YOUR INSTRUCTIONS | Note how many lines in these entries contain "https", and reply with that number alone.
※ ※ ※
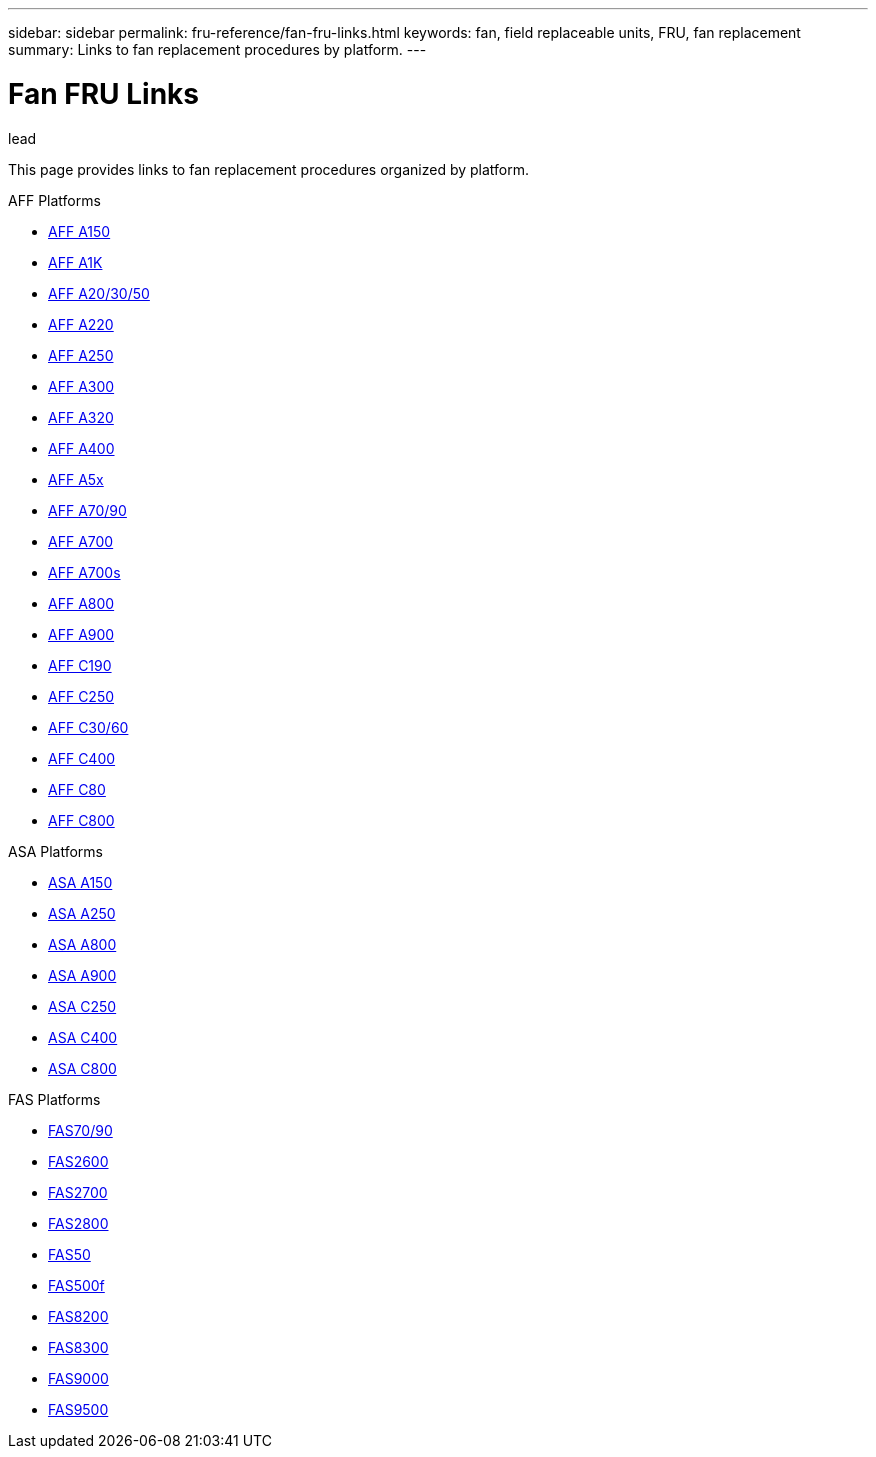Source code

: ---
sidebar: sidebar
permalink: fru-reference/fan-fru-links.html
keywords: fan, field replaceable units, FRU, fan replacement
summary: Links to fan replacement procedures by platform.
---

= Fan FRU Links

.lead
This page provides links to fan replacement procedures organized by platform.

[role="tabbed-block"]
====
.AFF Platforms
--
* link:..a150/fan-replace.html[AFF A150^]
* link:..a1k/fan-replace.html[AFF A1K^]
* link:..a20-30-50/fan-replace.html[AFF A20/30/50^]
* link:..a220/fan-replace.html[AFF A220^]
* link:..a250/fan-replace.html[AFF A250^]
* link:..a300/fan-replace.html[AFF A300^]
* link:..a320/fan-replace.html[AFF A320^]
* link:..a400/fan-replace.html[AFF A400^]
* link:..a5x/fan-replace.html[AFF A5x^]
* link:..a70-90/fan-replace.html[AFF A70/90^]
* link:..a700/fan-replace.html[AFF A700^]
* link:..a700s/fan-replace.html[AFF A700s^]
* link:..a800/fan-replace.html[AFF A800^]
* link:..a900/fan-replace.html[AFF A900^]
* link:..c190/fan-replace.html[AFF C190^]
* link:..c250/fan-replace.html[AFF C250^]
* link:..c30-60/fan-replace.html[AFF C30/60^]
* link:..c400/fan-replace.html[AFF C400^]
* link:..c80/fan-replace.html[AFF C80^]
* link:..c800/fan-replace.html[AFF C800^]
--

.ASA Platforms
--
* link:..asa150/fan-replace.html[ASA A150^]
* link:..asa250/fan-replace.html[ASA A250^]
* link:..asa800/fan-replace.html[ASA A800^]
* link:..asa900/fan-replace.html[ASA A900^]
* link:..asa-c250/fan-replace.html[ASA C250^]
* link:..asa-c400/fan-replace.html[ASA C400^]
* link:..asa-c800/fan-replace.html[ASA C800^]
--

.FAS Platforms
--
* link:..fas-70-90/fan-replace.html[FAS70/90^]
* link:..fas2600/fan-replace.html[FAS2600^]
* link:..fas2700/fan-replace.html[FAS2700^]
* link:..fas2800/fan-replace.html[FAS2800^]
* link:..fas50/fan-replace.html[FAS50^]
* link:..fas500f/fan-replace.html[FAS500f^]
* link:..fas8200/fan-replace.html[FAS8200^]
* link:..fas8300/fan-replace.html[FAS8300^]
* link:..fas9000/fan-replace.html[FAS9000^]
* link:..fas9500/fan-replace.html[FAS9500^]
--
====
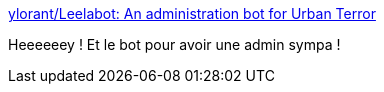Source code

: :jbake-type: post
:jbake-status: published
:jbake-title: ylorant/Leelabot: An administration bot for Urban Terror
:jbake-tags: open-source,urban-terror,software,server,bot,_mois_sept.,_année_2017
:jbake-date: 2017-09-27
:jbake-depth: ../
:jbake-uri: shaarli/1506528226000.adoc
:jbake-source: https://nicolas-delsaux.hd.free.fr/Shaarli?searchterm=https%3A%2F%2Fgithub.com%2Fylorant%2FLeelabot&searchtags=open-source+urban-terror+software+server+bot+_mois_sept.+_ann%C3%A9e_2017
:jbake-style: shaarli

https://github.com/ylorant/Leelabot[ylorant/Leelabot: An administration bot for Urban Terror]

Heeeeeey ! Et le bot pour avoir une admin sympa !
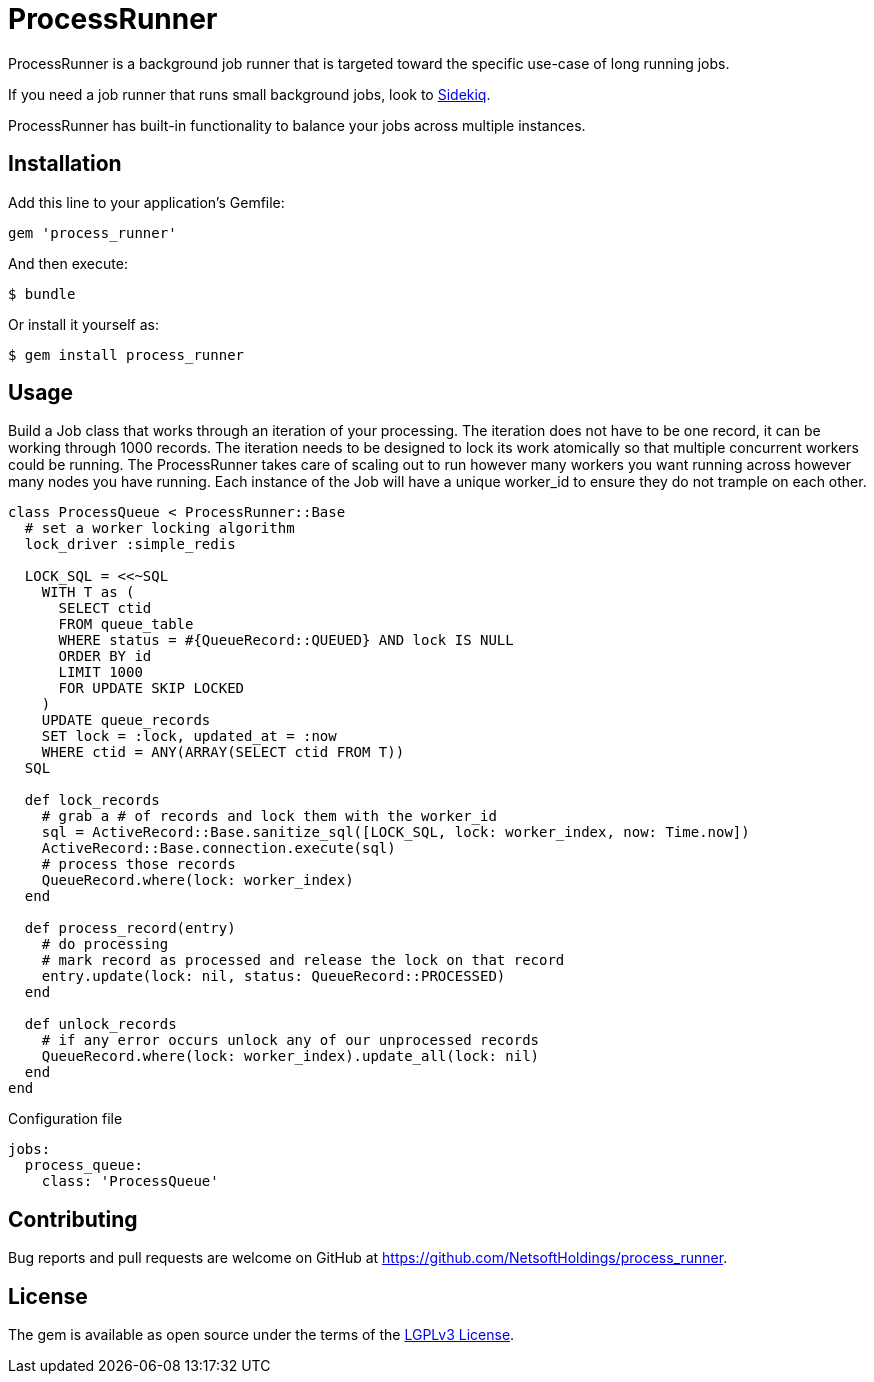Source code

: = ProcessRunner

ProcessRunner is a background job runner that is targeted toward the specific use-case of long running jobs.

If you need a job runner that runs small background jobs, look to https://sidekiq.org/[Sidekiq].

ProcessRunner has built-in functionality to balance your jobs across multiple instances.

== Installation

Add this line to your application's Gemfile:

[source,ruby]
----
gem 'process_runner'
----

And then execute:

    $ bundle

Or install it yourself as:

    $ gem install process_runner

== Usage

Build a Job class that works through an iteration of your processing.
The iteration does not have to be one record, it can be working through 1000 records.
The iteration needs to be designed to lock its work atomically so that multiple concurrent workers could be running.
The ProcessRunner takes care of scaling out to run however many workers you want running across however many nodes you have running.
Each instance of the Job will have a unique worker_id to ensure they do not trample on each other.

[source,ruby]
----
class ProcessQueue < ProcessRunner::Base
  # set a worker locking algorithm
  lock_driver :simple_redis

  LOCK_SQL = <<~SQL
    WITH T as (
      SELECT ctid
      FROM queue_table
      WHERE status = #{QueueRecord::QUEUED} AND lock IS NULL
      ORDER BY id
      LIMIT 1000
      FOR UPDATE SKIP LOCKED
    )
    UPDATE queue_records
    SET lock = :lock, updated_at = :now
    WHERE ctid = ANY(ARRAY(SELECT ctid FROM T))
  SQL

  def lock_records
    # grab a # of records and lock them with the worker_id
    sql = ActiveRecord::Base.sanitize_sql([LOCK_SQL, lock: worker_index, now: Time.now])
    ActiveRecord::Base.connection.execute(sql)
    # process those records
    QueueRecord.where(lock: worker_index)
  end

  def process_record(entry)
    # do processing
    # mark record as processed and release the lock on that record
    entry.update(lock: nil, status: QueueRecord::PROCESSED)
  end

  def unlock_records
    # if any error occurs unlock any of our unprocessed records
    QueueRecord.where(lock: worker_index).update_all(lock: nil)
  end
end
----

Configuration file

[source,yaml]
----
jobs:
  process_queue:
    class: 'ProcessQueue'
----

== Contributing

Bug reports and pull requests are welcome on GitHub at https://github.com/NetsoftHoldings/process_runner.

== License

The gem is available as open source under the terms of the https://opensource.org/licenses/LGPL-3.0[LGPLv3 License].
※ ※ ※
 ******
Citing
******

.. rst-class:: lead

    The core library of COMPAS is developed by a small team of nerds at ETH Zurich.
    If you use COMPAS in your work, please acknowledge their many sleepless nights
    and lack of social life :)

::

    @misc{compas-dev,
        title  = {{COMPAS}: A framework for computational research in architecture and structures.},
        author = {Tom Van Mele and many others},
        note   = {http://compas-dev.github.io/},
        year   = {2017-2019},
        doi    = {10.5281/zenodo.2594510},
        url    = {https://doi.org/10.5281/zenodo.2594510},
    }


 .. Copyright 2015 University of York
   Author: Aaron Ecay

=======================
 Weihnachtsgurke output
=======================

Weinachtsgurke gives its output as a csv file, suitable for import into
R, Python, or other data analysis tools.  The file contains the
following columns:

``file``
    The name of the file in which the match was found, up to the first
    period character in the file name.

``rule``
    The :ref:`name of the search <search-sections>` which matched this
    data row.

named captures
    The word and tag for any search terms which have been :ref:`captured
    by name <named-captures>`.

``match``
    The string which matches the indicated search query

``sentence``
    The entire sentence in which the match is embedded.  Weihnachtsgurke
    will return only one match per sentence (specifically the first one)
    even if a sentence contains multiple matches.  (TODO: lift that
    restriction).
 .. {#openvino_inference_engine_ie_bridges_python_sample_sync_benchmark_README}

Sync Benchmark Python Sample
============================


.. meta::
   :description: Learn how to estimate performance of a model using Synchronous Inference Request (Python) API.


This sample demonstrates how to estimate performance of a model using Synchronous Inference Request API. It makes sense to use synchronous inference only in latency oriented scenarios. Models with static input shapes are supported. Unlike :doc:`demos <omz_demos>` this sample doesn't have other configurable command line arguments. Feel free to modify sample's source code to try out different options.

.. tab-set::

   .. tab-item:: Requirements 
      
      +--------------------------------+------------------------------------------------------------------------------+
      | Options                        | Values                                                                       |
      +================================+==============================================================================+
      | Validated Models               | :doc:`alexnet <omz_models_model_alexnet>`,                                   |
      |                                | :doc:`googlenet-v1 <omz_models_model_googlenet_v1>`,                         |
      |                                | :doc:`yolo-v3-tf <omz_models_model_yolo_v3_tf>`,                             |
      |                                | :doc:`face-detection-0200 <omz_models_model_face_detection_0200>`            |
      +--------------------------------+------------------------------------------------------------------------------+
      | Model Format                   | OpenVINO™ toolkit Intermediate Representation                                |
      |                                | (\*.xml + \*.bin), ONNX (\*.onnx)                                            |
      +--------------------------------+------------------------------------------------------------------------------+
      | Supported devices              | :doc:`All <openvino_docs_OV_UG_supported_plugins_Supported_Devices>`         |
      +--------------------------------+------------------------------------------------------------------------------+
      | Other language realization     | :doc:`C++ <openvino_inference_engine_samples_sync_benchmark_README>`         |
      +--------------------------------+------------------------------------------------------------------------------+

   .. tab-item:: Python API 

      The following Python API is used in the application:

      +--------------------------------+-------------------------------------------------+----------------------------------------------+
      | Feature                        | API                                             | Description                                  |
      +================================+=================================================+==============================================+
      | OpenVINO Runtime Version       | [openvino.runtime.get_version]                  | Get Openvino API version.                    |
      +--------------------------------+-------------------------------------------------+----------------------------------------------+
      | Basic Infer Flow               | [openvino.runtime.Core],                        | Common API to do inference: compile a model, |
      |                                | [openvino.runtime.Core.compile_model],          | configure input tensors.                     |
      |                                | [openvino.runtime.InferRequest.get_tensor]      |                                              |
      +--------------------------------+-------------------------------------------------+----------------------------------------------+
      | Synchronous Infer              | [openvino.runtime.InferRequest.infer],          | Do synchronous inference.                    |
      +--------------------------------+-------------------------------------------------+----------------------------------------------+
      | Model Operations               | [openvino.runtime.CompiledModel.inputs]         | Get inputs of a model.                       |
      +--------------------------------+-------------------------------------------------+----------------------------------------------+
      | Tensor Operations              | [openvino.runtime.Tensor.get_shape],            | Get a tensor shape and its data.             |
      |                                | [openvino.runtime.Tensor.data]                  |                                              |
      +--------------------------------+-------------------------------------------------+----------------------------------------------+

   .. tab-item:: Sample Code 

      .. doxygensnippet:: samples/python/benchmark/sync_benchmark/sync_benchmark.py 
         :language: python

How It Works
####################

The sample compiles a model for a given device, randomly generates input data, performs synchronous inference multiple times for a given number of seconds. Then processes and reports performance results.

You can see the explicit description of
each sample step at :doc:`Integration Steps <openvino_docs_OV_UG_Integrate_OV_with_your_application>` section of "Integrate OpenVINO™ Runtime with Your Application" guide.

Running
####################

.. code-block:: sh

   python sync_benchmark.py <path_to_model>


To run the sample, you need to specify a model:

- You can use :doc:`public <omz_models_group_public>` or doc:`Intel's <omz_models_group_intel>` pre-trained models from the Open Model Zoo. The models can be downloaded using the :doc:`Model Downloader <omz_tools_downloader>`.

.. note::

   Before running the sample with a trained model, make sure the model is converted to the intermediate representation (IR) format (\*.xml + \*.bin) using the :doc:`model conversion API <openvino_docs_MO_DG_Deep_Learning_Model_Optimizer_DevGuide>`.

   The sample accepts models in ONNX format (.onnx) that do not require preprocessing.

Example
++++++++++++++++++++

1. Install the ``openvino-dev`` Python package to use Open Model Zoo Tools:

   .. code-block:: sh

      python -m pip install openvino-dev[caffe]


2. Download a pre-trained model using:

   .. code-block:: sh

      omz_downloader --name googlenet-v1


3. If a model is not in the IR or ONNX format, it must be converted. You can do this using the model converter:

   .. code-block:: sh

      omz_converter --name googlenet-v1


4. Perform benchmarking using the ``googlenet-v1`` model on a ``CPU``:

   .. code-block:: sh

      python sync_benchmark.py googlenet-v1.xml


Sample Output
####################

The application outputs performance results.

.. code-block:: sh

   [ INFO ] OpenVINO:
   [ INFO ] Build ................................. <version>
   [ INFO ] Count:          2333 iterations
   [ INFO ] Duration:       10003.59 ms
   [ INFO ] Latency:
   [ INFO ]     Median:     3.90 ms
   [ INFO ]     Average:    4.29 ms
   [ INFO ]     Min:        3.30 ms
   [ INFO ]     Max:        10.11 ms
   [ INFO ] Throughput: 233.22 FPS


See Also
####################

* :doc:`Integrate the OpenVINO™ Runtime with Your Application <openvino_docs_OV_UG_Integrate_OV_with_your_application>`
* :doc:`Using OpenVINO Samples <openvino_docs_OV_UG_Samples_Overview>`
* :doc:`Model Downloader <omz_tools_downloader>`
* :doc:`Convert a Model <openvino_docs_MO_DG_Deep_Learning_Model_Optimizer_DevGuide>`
※ ※ ※
EXERCISE OUTPUT | 6